Die Filmpolitik der DDR in den sechziger Jahren macht den zweiten Teil der Untersuchung aus. Kulturpolitisch im Zentrum dieses Jahrzehnts steht das 11. Plenum des ZK der SED. Nach dem Mauerbau war im Filmschaffen der DDR eine Liberalisierung feststellbar. Aktuelle gesellschaftliche Themen wurden aufgegriffen, und die Filmkultur erhielt eine Dynamik, die erst mit dem 11. Plenum des ZK und der dort beschlossenen Umkehr in der Kulturpolitik gebrochen wurde. Nach dem Plenum herrschte unter den Kulturschaffenden eine grosse Scheu vor politisch-gesellschaftlichen Gegenwartsstoffen. Ein Rückzug auf vorwiegend unterhaltende und historische Geschichten war zu beobachten. Als filmische Quellen wurden folgende Werke ausgewählt: „Der geteilte Himmel“ von Konrad Wolf (1964), „Das Kaninchen bin ich“ von Kurt Maetzig (1965) sowie „Spur der Steine“ von Frank Beyer (1966).
Analog zum zweiten Teil steht die Filmpolitik in den siebziger Jahren im Zentrum der Betrachtungen des dritten Teils der Arbeit. Nach der Machtübernahme Erich Honeckers und seinem Ausspruch, wonach es, „wenn man von den festen Positionen des Sozialismus“ ausgehe, „auf dem Gebiet von Kunst und Literatur keine Tabus“ 2 geben könne, hegten die Kulturschaffenden für kurze Zeit grosse Hoffnungen. Tatsächlich gab es gewisse kulturpolitische Lockerungen, die aber schon bald von einem rigideren Kurs, der in der Ausweisung des Liedermachers Wolf Biermann gipfelte, abgelöst wurden. Als filmische Quellen wurden folgende Werke ausgewählt: „Die Legende von Paul und Paula“ des Regisseurs Frank Beyer von 1973 und „Die Flucht“ des Regisseurs Roland Gräf von 1977.
Als Ergebnis kann aufgezeigt werden, dass für die SED der Film ein wichtiges Mittel war, politisch-ideologischen Richtungsänderungen Ausdruck zu geben. Etwas überspitzt könnte man sagen, dass dem Film eine avantgardistische Rolle zugedacht war. Dies bedingte aber eine gewisse Unabhängigkeit, Independenz, die ja erst Interdependenz ermöglicht.
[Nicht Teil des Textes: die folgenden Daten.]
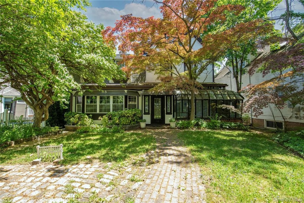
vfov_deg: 73.8
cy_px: 102
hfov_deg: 96.7
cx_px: 152
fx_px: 135
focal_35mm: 16
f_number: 5
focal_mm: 16
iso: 100
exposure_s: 1/80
Folgendes Schema lässt sich als Ergebnis der Arbeit skizzieren: 1. Die Partei wollte einen neuen politischen Kurs durchsetzen. 2. Sie brauchte dazu die Unterstützung der Kulturschaffenden. 3. Um diese zu erhalten, gewährte sie ihnen als Gegenleistung mehr Freiheiten. Die so geschaffenen Freiräume sollten auch dazu dienten, unkonventionelle und schnelle Lösungen zu finden, um das Ziel der Partei auf „neuen Wegen“ effektiver zu erreichen. 4. Die grösseren Spielräume führten zu einer kreativen Phase von Wechselwirkungen zwischen Kulturschaffenden und Partei. 5. Der so geschaffene, neue Zustand hatte zur Folge, dass die Partei nicht mehr in allen Belangen Herr der Lage war. Sie reagierte, statt zu diktieren. 6. Aus Angst, dass sich die Kulturpolitik verselbständigen und auf andere Bereiche des Systems übergreifen könnte, griff die Partei durch und etablierte wieder den alten Zustand.